Team recovers ancient genomes from dirt, revealing new history of North American bears | Science

A team member records where his team collects rock sediment samples.

Devlin A. Gandy

By Elizabeth Pennisi

When scientists need ancient DNA, they usually have to drill into their teeth or bones – a process that can destroy delicate, sometimes irreplaceable, samples. And that’s assuming they have teeth or bones in the first place.

Now, researchers have shown that they can recover not only high-quality antique DNA from dirt, but also close approximations of the entire genome. The samples in question – from a cave floor in northern Mexico – not only reveal another way to obtain such genetic material, but also help clarify the history of ice bears in North America.

The approach is a “huge breakthrough” for the ancient DNA field, says Anna Linderholm, an archaeologist at Texas A&M University College Station who was not involved in the work. “We only scratch the surface of what is possible when we recover ancient DNA from sediment.”

For the new study, molecular paleoecologist Mikkel Winther Pedersen of the GLOBE Institute at the University of Copenhagen reviewed the Chiquihuite Cave in northern Mexico. Since 2012, he and colleagues have discovered stone tools dating back about 30,000 years, and the team was curious about other inhabitants of the site, including ancient bears. The researchers took sediment samples at different levels of the cave floor, recovering DNA from 48 of them.

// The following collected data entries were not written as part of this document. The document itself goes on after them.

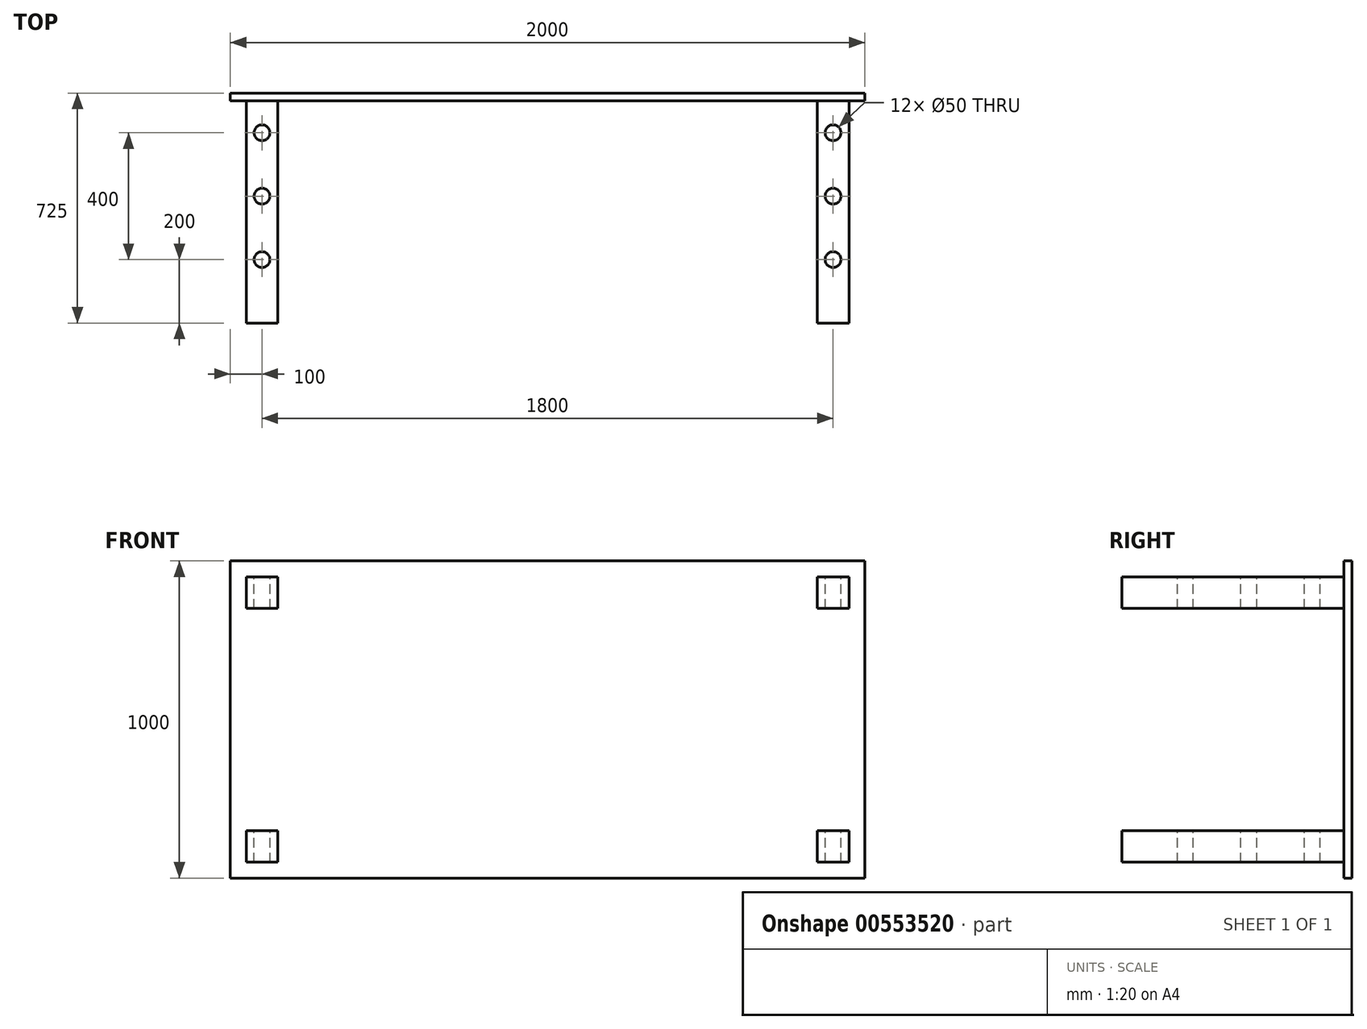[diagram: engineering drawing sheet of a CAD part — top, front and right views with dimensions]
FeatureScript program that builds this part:
annotation { "Feature Type Name" : "Feature", "Feature Type Description" : "" }
export const myFeature = defineFeature(function(context is Context, id is Id, definition is map)
    precondition{}
    {
        {
            var Q0;
            Q0=qCreatedBy(makeId("Front.planeOp"),FACE);
            var sketch = newSketch(context, id + "F0", { "sketchPlane" : qUnion([Q0])});
            skLineSegment(sketch, "E0.bottom", {"start": v(-999.85, 441.8) * mm, "end": v(1000.15, 441.8) * mm});
            skLineSegment(sketch, "E0.top", {"start": v(-999.85, -558.2) * mm, "end": v(1000.15, -558.2) * mm});
            skLineSegment(sketch, "E0.left", {"start": v(-999.85, 441.8) * mm, "end": v(-999.85, -558.2) * mm});
            skLineSegment(sketch, "E0.right", {"start": v(1000.15, 441.8) * mm, "end": v(1000.15, -558.2) * mm});
            skSolve(sketch);
        }
        {
            var Q0;
            Q0 = qSketchRegion(id + "F0", true);
            extrude(context, id + "F1", {"entities" : qUnion([Q0]), "depth" : 25 * mm, "offsetDistance" : 25 * mm});
        }
        {
            var Q0;
            Q0=qCreatedBy(makeId("Front.planeOp"),FACE);
            var sketch = newSketch(context, id + "F2", { "sketchPlane" : qUnion([Q0])});
            skLineSegment(sketch, "E1.bottom", {"start": v(-849.85, -408.2) * mm, "end": v(-949.85, -408.2) * mm});
            skLineSegment(sketch, "E1.top", {"start": v(-849.85, -508.2) * mm, "end": v(-949.85, -508.2) * mm});
            skLineSegment(sketch, "E1.left", {"start": v(-849.85, -408.2) * mm, "end": v(-849.85, -508.2) * mm});
            skLineSegment(sketch, "E1.right", {"start": v(-949.85, -408.2) * mm, "end": v(-949.85, -508.2) * mm});
            skPoint(sketch, "E1.middle", {"position": v(-899.85, -458.2) * mm});
            skLineSegment(sketch, "E2.bottom", {"start": v(-849.85, 391.8) * mm, "end": v(-949.85, 391.8) * mm});
            skLineSegment(sketch, "E2.top", {"start": v(-849.85, 291.8) * mm, "end": v(-949.85, 291.8) * mm});
            skLineSegment(sketch, "E2.left", {"start": v(-849.85, 391.8) * mm, "end": v(-849.85, 291.8) * mm});
            skLineSegment(sketch, "E2.right", {"start": v(-949.85, 391.8) * mm, "end": v(-949.85, 291.8) * mm});
            skPoint(sketch, "E2.middle", {"position": v(-899.85, 341.8) * mm});
            skLineSegment(sketch, "E3.bottom", {"start": v(850.15, 391.8) * mm, "end": v(950.15, 391.8) * mm});
            skLineSegment(sketch, "E3.top", {"start": v(850.15, 291.8) * mm, "end": v(950.15, 291.8) * mm});
            skLineSegment(sketch, "E3.left", {"start": v(850.15, 391.8) * mm, "end": v(850.15, 291.8) * mm});
            skLineSegment(sketch, "E3.right", {"start": v(950.15, 391.8) * mm, "end": v(950.15, 291.8) * mm});
            skPoint(sketch, "E3.middle", {"position": v(900.15, 341.8) * mm});
            skLineSegment(sketch, "E4.bottom", {"start": v(850.15, -408.2) * mm, "end": v(950.15, -408.2) * mm});
            skLineSegment(sketch, "E4.top", {"start": v(850.15, -508.2) * mm, "end": v(950.15, -508.2) * mm});
            skLineSegment(sketch, "E4.left", {"start": v(850.15, -408.2) * mm, "end": v(850.15, -508.2) * mm});
            skLineSegment(sketch, "E4.right", {"start": v(950.15, -408.2) * mm, "end": v(950.15, -508.2) * mm});
            skPoint(sketch, "E4.middle", {"position": v(900.15, -458.2) * mm});
            skSolve(sketch);
        }
        {
            var Q0;
            Q0 = qSketchRegion(id + "F2", true);
            extrude(context, id + "F3", {"entities" : qUnion([Q0]), "operationType" : NewBodyOperationType.ADD, "depth" : 725 * mm, "offsetDistance" : 25 * mm});
        }
        {
            var Q0;
            Q0=qCreatedBy(makeId("Top.planeOp"),FACE);
            var sketch = newSketch(context, id + "F4", { "sketchPlane" : qUnion([Q0])});
            skCircle(sketch, "E5", {"center": v(-899.85, -125) * mm, "radius": 25 * mm});
            skCircle(sketch, "E6", {"center": v(-899.85, -325) * mm, "radius": 25 * mm});
            skCircle(sketch, "E7", {"center": v(-899.85, -525) * mm, "radius": 25 * mm});
            skCircle(sketch, "E8", {"center": v(900.15, -525) * mm, "radius": 25 * mm});
            skCircle(sketch, "E9", {"center": v(900.15, -325) * mm, "radius": 25 * mm});
            skCircle(sketch, "E10", {"center": v(900.15, -125) * mm, "radius": 25 * mm});
            skSolve(sketch);
        }
        {
            var Q0;
            Q0 = qSketchRegion(id + "F4", true);
            extrude(context, id + "F5", {"entities" : qUnion([Q0]), "operationType" : NewBodyOperationType.REMOVE, "endBound" : BoundingType.THROUGH_ALL, "oppositeDirection" : true, "depth" : 25 * mm, "offsetDistance" : 25 * mm});
        }
        {
            var Q0;
            Q0=makeQuery(id+"F3.opExtrude","SWEPT_FACE",FACE,{"disambiguationData":[OSD([sQuery(id+"F2.wireOp",EDGE,"E2.bottom")])]});
            var sketch = newSketch(context, id + "F6", { "sketchPlane" : qUnion([Q0])});
            skCircle(sketch, "E11", {"center": v(900.15, -525) * mm, "radius": 25 * mm});
            skCircle(sketch, "E12", {"center": v(900.15, -325) * mm, "radius": 25 * mm});
            skCircle(sketch, "E13", {"center": v(900.15, -125) * mm, "radius": 25 * mm});
            skCircle(sketch, "E14", {"center": v(-899.85, -525) * mm, "radius": 25 * mm});
            skCircle(sketch, "E15", {"center": v(-899.85, -325) * mm, "radius": 25 * mm});
            skCircle(sketch, "E16", {"center": v(-899.85, -125) * mm, "radius": 25 * mm});
            skSolve(sketch);
        }
        {
            var Q0;
            Q0 = qSketchRegion(id + "F6", true);
            extrude(context, id + "F7", {"entities" : qUnion([Q0]), "operationType" : NewBodyOperationType.REMOVE, "endBound" : BoundingType.THROUGH_ALL, "oppositeDirection" : true, "depth" : 25 * mm, "offsetDistance" : 25 * mm});
        }
    });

Instead of simply focusing on obtaining mitochondrial DNA – the small amount of genetic material present in cell centers – as previous studies of DNA in the soil have done, scientists have sequenced all the DNA in each sample. . To do this, they took advantage of techniques that make it possible to decipher billions of bases – or letters – of DNA in just a few days, and developed computer software to manage and analyze all that data. As part of the analysis, they compared the sequenced fragments with the bear’s DNA already in public databases.

From mitochondrial DNA, the researchers were able to determine that black bears (American bear) had long lived in the cave region – at least 3000 years.

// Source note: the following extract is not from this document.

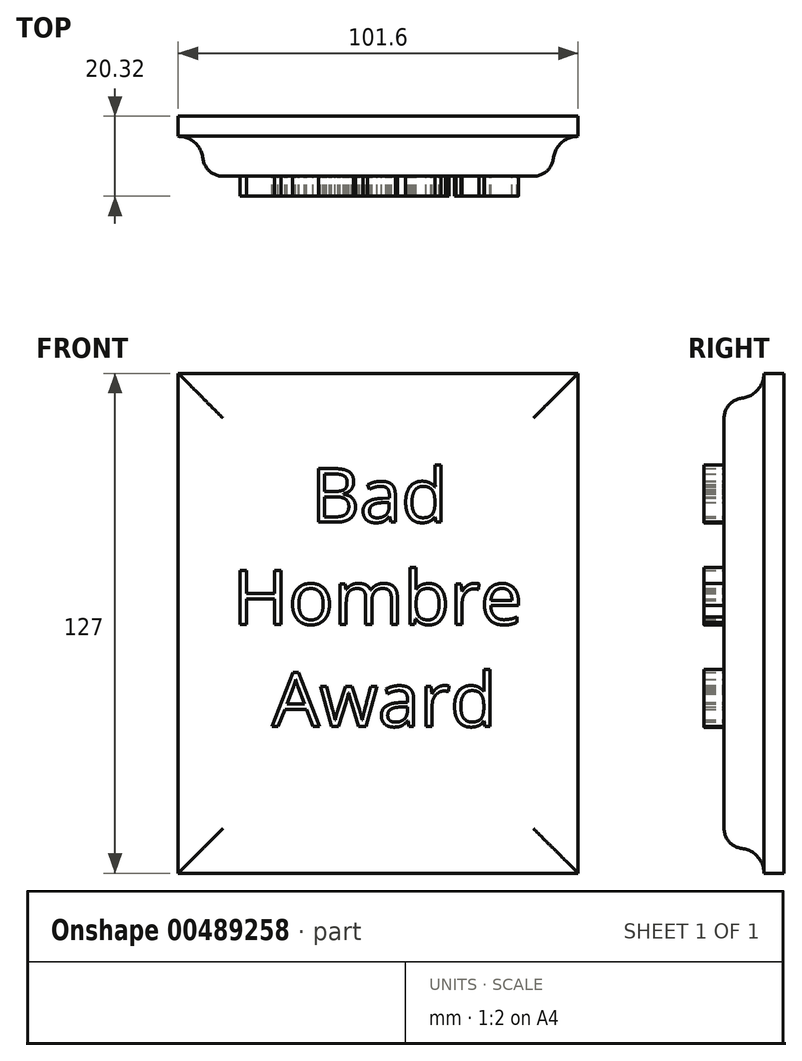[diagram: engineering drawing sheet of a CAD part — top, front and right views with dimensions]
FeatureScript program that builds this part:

Researchers explored the Chiquihuite Cave in northern Mexico to learn more about bears.

Devlin A. Gandy

Nuclear DNA analysis was more difficult because the bear’s genome is billions of bases long, and the fragments were at least the other thousands of bases. So the team put these fragments together and assessed how much of the genome they had, matching soil-derived DNA with existing bear DNA.

Finally, the researchers compiled harsh genomes from three black bears and what turned out to be a giant short-faced bear (we Arctodus), a best-known extinct fossil species in Canada. Pedersen calls his sequenced DNA “environmental genomes” to differentiate them from whole genomes now commonly obtained from living microbes and other organisms.

Researchers didn’t really know how bears went in the last ice age and what happened when the planet warmed again. But comparing the ancient genomes of the black bear with the genomes of the same species in North America, Pedersen’s team found that as the ice disappeared in North America, some black bears headed north to Alaska. Others are paired with black bears from the west, and their descendants later populate the southwestern United States, the team said today in Current biology.

Scientists do not know exactly when these expansions took place in ice-free areas, but only when the world warmed up 12,000 years ago. Some of these bears from the east crossed with other black bears from Alaska and migrated to another part of Alaska. Knowing the relationships between bears that live in different places can be important for conservation efforts, says Pedersen.

Rather than providing information about the history of bears in North America, the paper is also “proof of the concept,” says Ron Pinhasi, a physical anthropologist at the University of Vienna who has been studying ancient DNA for 10 years. it also sequences genomes from ancient soils. “They show how it is possible to analyze ancient DNA from environmental samples in a similar way, as is currently done for DNA from fossil remains.”

In other words, pay attention to several genomes in the old dirt.